Distrikte können pro Jahr bis zu 50 Prozent ihrer District Designated Funds (DDF) in Form eines Blockgrants beantragen. Diese Grant-Mittel werden von den Distrikten dann nach eigenem Ermessen auf Distrikt- und Club-aktivitäten verteilt. Die Hauptverantwortung für die Aktivitäten verbleibt bei den Distrikten.

Alle Aktivitäten, die durch District-Grant-Mittel finanziert werden, müssen den Bestimmungen für Rotary-Foundation-Grants entsprechen.
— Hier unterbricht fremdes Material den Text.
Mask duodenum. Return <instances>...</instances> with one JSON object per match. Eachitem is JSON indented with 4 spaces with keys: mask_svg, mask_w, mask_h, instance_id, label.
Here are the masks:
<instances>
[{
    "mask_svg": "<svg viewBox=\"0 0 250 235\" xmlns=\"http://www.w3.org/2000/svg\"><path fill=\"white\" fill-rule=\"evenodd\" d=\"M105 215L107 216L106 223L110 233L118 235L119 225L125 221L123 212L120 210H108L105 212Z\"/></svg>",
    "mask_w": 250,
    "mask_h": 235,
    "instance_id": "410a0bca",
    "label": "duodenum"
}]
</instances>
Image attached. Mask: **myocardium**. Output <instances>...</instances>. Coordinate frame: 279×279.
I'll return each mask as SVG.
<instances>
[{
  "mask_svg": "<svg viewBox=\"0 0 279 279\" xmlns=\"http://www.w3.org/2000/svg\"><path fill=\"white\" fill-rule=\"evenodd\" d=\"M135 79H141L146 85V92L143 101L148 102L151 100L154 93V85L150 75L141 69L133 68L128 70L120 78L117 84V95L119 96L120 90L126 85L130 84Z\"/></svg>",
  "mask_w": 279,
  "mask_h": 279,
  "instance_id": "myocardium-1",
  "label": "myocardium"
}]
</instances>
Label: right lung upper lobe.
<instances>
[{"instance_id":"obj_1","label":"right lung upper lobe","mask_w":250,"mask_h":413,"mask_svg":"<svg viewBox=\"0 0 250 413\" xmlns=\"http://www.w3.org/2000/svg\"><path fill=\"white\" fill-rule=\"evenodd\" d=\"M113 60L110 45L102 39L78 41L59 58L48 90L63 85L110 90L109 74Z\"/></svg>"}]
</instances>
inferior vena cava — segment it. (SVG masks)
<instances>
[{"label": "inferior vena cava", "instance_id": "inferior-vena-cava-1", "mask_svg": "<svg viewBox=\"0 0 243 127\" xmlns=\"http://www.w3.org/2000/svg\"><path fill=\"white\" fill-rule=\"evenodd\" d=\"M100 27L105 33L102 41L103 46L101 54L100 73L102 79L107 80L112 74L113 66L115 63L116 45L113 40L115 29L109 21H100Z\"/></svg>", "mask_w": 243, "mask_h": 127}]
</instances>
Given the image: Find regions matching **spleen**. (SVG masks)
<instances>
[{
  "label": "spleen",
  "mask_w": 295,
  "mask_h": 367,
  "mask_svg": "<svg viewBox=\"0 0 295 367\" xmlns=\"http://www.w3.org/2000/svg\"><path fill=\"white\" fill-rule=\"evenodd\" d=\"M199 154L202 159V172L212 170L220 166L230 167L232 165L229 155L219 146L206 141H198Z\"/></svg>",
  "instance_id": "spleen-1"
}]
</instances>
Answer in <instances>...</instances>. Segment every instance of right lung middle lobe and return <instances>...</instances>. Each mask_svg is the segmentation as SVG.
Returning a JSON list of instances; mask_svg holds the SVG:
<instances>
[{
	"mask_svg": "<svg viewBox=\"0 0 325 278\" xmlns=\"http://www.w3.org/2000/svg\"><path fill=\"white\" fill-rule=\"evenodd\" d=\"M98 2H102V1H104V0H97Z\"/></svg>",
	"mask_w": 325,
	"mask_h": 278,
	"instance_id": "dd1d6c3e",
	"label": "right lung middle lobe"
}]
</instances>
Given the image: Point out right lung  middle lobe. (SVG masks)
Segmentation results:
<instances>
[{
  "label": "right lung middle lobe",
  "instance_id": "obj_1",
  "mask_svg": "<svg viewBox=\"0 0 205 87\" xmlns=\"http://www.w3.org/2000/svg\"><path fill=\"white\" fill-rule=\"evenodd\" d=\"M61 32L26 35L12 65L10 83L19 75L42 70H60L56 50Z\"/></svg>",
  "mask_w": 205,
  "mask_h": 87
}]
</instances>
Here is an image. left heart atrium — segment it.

District Grants werden ausschließlich mit DDF-Mitteln finanziert, die aus den Beiträgen eines Distrikts zum Jährlichen Programmfonds drei Jahre zuvor stammen, SHARE- Erträge aus dem Permanent Funds sind mit eingeschlossen. Distrikte können für District Grants jährlich bis zu 50 Prozent ihrer DDF-Mittel beantragen. Ungenutzte District-Grant-Mittel fließen an die Foundation zurück, um dem DDF-Guthaben des Distrikts für das kommende Jahr zugerechnet zu werden. Übertragene DDF-Mittel werden bei der Berechnung des District- Grant-Betrages nicht mit erfasst. Distrikte können pro Rotary-Jahr einen District Grant beantragen. Vor Einreichen ihres Antrags sollten Distrikte festgelegt haben, welche Aktivitäten sie mithilfe der District-Grant-Mittel unterstützen wollen. Diese Aktivitäten werden in einem Investitionsplan kurz beschrieben, der zusammen mit dem Antrag eingereicht wird.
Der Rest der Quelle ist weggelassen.